Being able to operate and measure simultaneously is essential for performing quantum calculations. Indeed, if you have to measure qubits at the end of a calculation – that is, stop the system to get a result – the fragile quantum states collapse. Thus, measurement must be synchronous, so that the quantum states of all qubits are shut down simultaneously. If qubits are measured one by one, the slightest ambient noise can alter the quantum information in a system.

About the chip 

The four spin qubits in the chip are made of the semiconducting material gallium arsenide. Situated between the four qubits is a larger quantum dot that connects the four qubits, and which the researchers can use to tune all of the qubits simultaneously. The illustration shows the size difference between spin qubits and superconducting qubits.

Milestone

The realization of the new circuit is a milestone on the long road to a semiconducting quantum computer.
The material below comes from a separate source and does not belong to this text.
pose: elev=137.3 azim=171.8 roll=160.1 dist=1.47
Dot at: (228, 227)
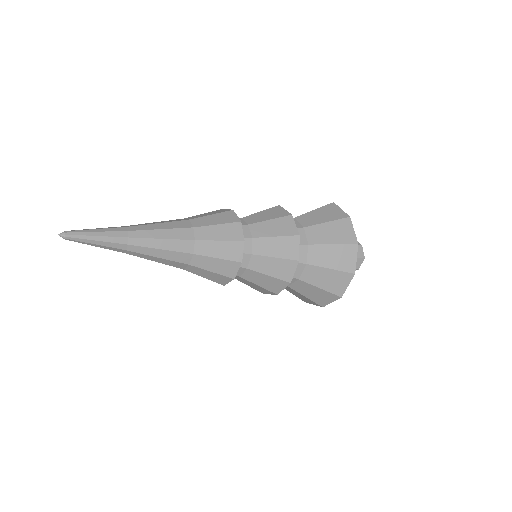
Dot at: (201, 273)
“To get more powerful quantum processors, we have to not only increase the number of qubits but also the number of simultaneous operations, which is exactly what we did" states Professor Kuemmeth, who directed the research.

At the moment, one of the main challenges is that the chip's 48 control electrodes need to be tuned manually, and kept tuned continuously despite environmental drift, which is a tedious task for a human. That's why his research team is now looking into how optimization algorithms and machine learning could be used to automate tuning. To allow the fabrication of even larger qubit arrays, the researchers have begun working with industrial partners to fabricate the next generation of quantum chips. Overall, the synergistic efforts from computer science, microelectronics engineering, and quantum physics may then lead spin qubits to the next milestones.